The California Redevelopment Assn. and its partners have put up $320,000 to help Howser produce 14 episodes highlighting the achievements of redevelopment projects around the state, part of an attempt to convince Californians that they should care about this little-understood arm of government that receives and spends more than $5 billion a year in property taxes.

But even with the famously enthusiastic Howser on their side, many of California's 397 active redevelopment agencies are headed for uncertain times.

They've been battered by state budget cuts that are slated to take nearly $2.1 billion during the next two years. This could force them to abandon projects and maybe shut down entire agencies. And the cuts come at a time when many of the oldest and best-known redevelopment areas, such as Bunker Hill in Los Angeles, are starting to approach their expiration dates.

"We are at a watershed moment," said John Shirey, head of the California Redevelopment Agency.

Some critics say it's time cities pared down their redevelopment activities and let the property tax money that fuels them go to schools and counties to be spent on direct services.
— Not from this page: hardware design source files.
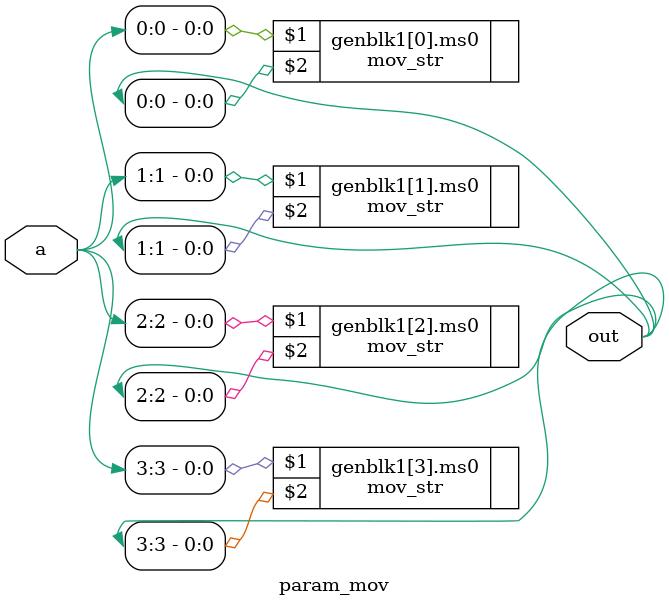
<source format=v>
`timescale 1ns / 1ps


module param_mov
    #(parameter N = 4)
    (input [N-1:0] a,
     output [N-1:0] out
     );
     
     genvar i;
    generate 
        for (i = 0; i < N; i = i + 1)
            begin
                mov_str ms0(a[i], out[i]);
            end
    endgenerate
endmodule

</source>
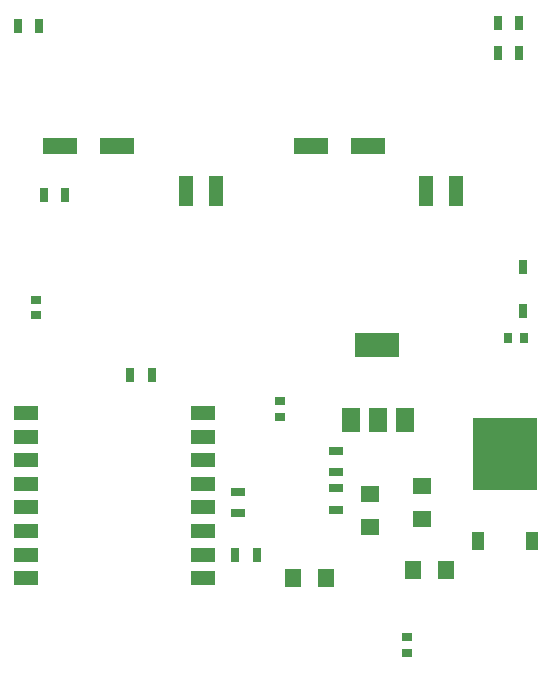
<source format=gtp>
G75*
%MOIN*%
%OFA0B0*%
%FSLAX25Y25*%
%IPPOS*%
%LPD*%
%AMOC8*
5,1,8,0,0,1.08239X$1,22.5*
%
%ADD10R,0.05900X0.07900*%
%ADD11R,0.15000X0.07900*%
%ADD12R,0.06299X0.05512*%
%ADD13R,0.04724X0.03150*%
%ADD14R,0.02756X0.03543*%
%ADD15R,0.05512X0.06299*%
%ADD16R,0.03150X0.04724*%
%ADD17R,0.21260X0.24409*%
%ADD18R,0.03937X0.06299*%
%ADD19R,0.05000X0.10000*%
%ADD20R,0.11811X0.05512*%
%ADD21R,0.02756X0.04724*%
%ADD22R,0.07874X0.04724*%
%ADD23R,0.03543X0.02756*%
D10*
X0230350Y0151860D03*
X0239350Y0151860D03*
X0248350Y0151860D03*
D11*
X0239250Y0176660D03*
D12*
X0254250Y0129772D03*
X0254250Y0118748D03*
X0236750Y0116248D03*
X0236750Y0127272D03*
D13*
X0225500Y0129053D03*
X0225500Y0134467D03*
X0225500Y0141553D03*
X0225500Y0121967D03*
X0193000Y0120717D03*
X0193000Y0127803D03*
D14*
X0282941Y0179260D03*
X0288059Y0179260D03*
D15*
X0262262Y0101760D03*
X0251238Y0101760D03*
X0222262Y0099260D03*
X0211238Y0099260D03*
D16*
X0199043Y0106760D03*
X0191957Y0106760D03*
X0164043Y0166760D03*
X0156957Y0166760D03*
X0135293Y0226760D03*
X0128207Y0226760D03*
X0126543Y0283010D03*
X0119457Y0283010D03*
X0279457Y0284260D03*
X0286543Y0284260D03*
X0286543Y0274260D03*
X0279457Y0274260D03*
D17*
X0281750Y0140353D03*
D18*
X0272774Y0111612D03*
X0290726Y0111612D03*
D19*
X0265500Y0228010D03*
X0255500Y0228010D03*
X0185500Y0228010D03*
X0175500Y0228010D03*
D20*
X0152449Y0243010D03*
X0133551Y0243010D03*
X0217301Y0243010D03*
X0236199Y0243010D03*
D21*
X0288000Y0202793D03*
X0288000Y0188227D03*
D22*
X0122222Y0099043D03*
X0122222Y0106917D03*
X0122222Y0114791D03*
X0122222Y0122666D03*
X0122222Y0130540D03*
X0122222Y0138414D03*
X0122222Y0146288D03*
X0122222Y0154162D03*
X0181278Y0154162D03*
X0181278Y0146288D03*
X0181278Y0138414D03*
X0181278Y0130540D03*
X0181278Y0122666D03*
X0181278Y0114791D03*
X0181278Y0106917D03*
X0181278Y0099043D03*
D23*
X0206750Y0152951D03*
X0206750Y0158069D03*
X0125500Y0186701D03*
X0125500Y0191819D03*
X0249250Y0079319D03*
X0249250Y0074201D03*
M02*

</source>
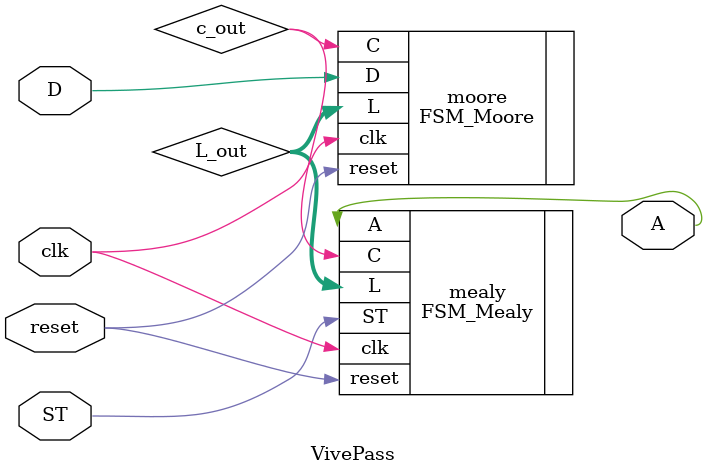
<source format=sv>
`timescale 100ns / 1ps

module VivePass(
    input  logic clk,
    input  logic reset,
    input  logic D, ST, 
    output logic A
);

logic [1:0] L_out;
logic c_out;

// Instancia Moore
FSM_Moore moore (
    .clk(clk), 
    .reset(reset), 
    .D(D), 
    .C(c_out),     
    .L(L_out)
);

// Instancia Mealy
FSM_Mealy mealy (
    .clk(clk), 
    .reset(reset), 
    .ST(ST), 
    .L(L_out), 
    .A(A), 
    .C(c_out)      
);

endmodule

</source>
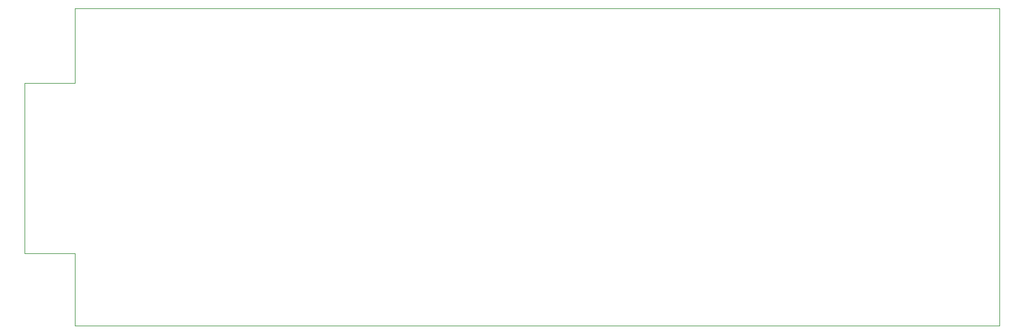
<source format=gbr>
%TF.GenerationSoftware,KiCad,Pcbnew,(5.1.9)-1*%
%TF.CreationDate,2022-06-19T13:41:10+03:00*%
%TF.ProjectId,jantteri-motor-pwr,6a616e74-7465-4726-992d-6d6f746f722d,rev?*%
%TF.SameCoordinates,Original*%
%TF.FileFunction,Profile,NP*%
%FSLAX46Y46*%
G04 Gerber Fmt 4.6, Leading zero omitted, Abs format (unit mm)*
G04 Created by KiCad (PCBNEW (5.1.9)-1) date 2022-06-19 13:41:10*
%MOMM*%
%LPD*%
G01*
G04 APERTURE LIST*
%TA.AperFunction,Profile*%
%ADD10C,0.100000*%
%TD*%
G04 APERTURE END LIST*
D10*
X63906400Y-136093200D02*
X71018400Y-136093200D01*
X63906400Y-124002800D02*
X63906400Y-136093200D01*
X63906400Y-111963200D02*
X71018400Y-111963200D01*
X63906400Y-124002800D02*
X63906400Y-111963200D01*
X71018400Y-111963200D02*
X71018400Y-101396800D01*
X71018400Y-146354800D02*
X71018400Y-136093200D01*
X201625200Y-101396800D02*
X71018400Y-101396800D01*
X201625200Y-146354800D02*
X201625200Y-101396800D01*
X71018400Y-146354800D02*
X201625200Y-146354800D01*
M02*

</source>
Los Angeles County officials estimate that their general fund loses about $380 million in diverted property taxes because of redevelopment efforts, though proponents said that figure is overstated.

"If the state Legislature were asked to directly appropriate money for local shopping centers or any of the other endless private economic development that local officials like, they would never do it," said former assemblyman and Sacramento mayor Phil Isenberg, who championed redevelopment reform when he was in the Legislature. "Because the current state subsidy is mostly hidden, it continues. . . . You have to ask if it is worth the expenditure of massive state funds to continue the process."